[Data extracted from a collection]
-- BEGIN --

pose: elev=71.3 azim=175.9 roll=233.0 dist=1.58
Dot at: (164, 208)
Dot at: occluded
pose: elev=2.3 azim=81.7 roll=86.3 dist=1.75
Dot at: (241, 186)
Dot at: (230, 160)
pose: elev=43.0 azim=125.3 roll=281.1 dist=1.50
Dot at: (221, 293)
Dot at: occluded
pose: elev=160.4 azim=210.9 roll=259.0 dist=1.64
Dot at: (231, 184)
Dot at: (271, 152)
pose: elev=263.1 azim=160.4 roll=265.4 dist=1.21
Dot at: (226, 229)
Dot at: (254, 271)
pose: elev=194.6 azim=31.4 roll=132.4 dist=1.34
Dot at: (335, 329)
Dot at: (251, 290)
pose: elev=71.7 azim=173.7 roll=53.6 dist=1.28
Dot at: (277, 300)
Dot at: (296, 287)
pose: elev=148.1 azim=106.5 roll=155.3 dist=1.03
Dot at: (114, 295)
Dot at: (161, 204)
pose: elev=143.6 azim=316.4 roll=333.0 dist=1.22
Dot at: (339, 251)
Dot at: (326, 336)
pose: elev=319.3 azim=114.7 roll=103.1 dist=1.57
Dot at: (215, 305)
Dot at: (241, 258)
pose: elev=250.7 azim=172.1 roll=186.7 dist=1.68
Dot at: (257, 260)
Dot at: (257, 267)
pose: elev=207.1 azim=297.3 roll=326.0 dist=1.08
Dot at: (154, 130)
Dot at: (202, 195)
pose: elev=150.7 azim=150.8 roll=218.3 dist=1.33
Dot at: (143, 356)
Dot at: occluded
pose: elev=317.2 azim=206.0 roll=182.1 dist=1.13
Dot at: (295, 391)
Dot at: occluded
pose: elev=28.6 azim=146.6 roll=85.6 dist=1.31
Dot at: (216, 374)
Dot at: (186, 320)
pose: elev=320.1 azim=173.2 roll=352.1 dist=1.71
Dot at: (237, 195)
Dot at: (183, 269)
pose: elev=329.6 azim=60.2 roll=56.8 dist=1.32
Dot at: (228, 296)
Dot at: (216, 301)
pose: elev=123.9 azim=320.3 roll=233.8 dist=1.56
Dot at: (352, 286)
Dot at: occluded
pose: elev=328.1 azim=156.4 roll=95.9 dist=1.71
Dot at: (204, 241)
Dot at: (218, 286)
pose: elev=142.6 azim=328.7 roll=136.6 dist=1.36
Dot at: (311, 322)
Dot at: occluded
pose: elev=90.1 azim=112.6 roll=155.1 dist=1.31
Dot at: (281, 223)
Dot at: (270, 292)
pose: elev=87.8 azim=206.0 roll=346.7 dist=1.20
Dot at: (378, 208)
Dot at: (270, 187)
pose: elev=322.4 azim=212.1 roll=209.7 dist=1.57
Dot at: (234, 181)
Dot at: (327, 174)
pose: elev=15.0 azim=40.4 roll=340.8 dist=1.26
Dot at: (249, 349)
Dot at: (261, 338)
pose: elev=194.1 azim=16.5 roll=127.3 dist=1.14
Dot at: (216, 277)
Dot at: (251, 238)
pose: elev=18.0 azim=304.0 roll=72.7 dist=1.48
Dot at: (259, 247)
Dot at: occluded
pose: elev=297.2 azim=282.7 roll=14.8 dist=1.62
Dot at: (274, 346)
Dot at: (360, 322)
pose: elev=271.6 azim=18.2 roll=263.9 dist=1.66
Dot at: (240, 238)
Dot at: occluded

-- END --

**What is needed**: Please give every line of the rows above as a JSON list of strings, one string per line, with blank lines left out.

**The reply**:
[
  "pose: elev=71.3 azim=175.9 roll=233.0 dist=1.58",
  "Dot at: (164, 208)",
  "Dot at: occluded",
  "pose: elev=2.3 azim=81.7 roll=86.3 dist=1.75",
  "Dot at: (241, 186)",
  "Dot at: (230, 160)",
  "pose: elev=43.0 azim=125.3 roll=281.1 dist=1.50",
  "Dot at: (221, 293)",
  "Dot at: occluded",
  "pose: elev=160.4 azim=210.9 roll=259.0 dist=1.64",
  "Dot at: (231, 184)",
  "Dot at: (271, 152)",
  "pose: elev=263.1 azim=160.4 roll=265.4 dist=1.21",
  "Dot at: (226, 229)",
  "Dot at: (254, 271)",
  "pose: elev=194.6 azim=31.4 roll=132.4 dist=1.34",
  "Dot at: (335, 329)",
  "Dot at: (251, 290)",
  "pose: elev=71.7 azim=173.7 roll=53.6 dist=1.28",
  "Dot at: (277, 300)",
  "Dot at: (296, 287)",
  "pose: elev=148.1 azim=106.5 roll=155.3 dist=1.03",
  "Dot at: (114, 295)",
  "Dot at: (161, 204)",
  "pose: elev=143.6 azim=316.4 roll=333.0 dist=1.22",
  "Dot at: (339, 251)",
  "Dot at: (326, 336)",
  "pose: elev=319.3 azim=114.7 roll=103.1 dist=1.57",
  "Dot at: (215, 305)",
  "Dot at: (241, 258)",
  "pose: elev=250.7 azim=172.1 roll=186.7 dist=1.68",
  "Dot at: (257, 260)",
  "Dot at: (257, 267)",
  "pose: elev=207.1 azim=297.3 roll=326.0 dist=1.08",
  "Dot at: (154, 130)",
  "Dot at: (202, 195)",
  "pose: elev=150.7 azim=150.8 roll=218.3 dist=1.33",
  "Dot at: (143, 356)",
  "Dot at: occluded",
  "pose: elev=317.2 azim=206.0 roll=182.1 dist=1.13",
  "Dot at: (295, 391)",
  "Dot at: occluded",
  "pose: elev=28.6 azim=146.6 roll=85.6 dist=1.31",
  "Dot at: (216, 374)",
  "Dot at: (186, 320)",
  "pose: elev=320.1 azim=173.2 roll=352.1 dist=1.71",
  "Dot at: (237, 195)",
  "Dot at: (183, 269)",
  "pose: elev=329.6 azim=60.2 roll=56.8 dist=1.32",
  "Dot at: (228, 296)",
  "Dot at: (216, 301)",
  "pose: elev=123.9 azim=320.3 roll=233.8 dist=1.56",
  "Dot at: (352, 286)",
  "Dot at: occluded",
  "pose: elev=328.1 azim=156.4 roll=95.9 dist=1.71",
  "Dot at: (204, 241)",
  "Dot at: (218, 286)",
  "pose: elev=142.6 azim=328.7 roll=136.6 dist=1.36",
  "Dot at: (311, 322)",
  "Dot at: occluded",
  "pose: elev=90.1 azim=112.6 roll=155.1 dist=1.31",
  "Dot at: (281, 223)",
  "Dot at: (270, 292)",
  "pose: elev=87.8 azim=206.0 roll=346.7 dist=1.20",
  "Dot at: (378, 208)",
  "Dot at: (270, 187)",
  "pose: elev=322.4 azim=212.1 roll=209.7 dist=1.57",
  "Dot at: (234, 181)",
  "Dot at: (327, 174)",
  "pose: elev=15.0 azim=40.4 roll=340.8 dist=1.26",
  "Dot at: (249, 349)",
  "Dot at: (261, 338)",
  "pose: elev=194.1 azim=16.5 roll=127.3 dist=1.14",
  "Dot at: (216, 277)",
  "Dot at: (251, 238)",
  "pose: elev=18.0 azim=304.0 roll=72.7 dist=1.48",
  "Dot at: (259, 247)",
  "Dot at: occluded",
  "pose: elev=297.2 azim=282.7 roll=14.8 dist=1.62",
  "Dot at: (274, 346)",
  "Dot at: (360, 322)",
  "pose: elev=271.6 azim=18.2 roll=263.9 dist=1.66",
  "Dot at: (240, 238)",
  "Dot at: occluded"
]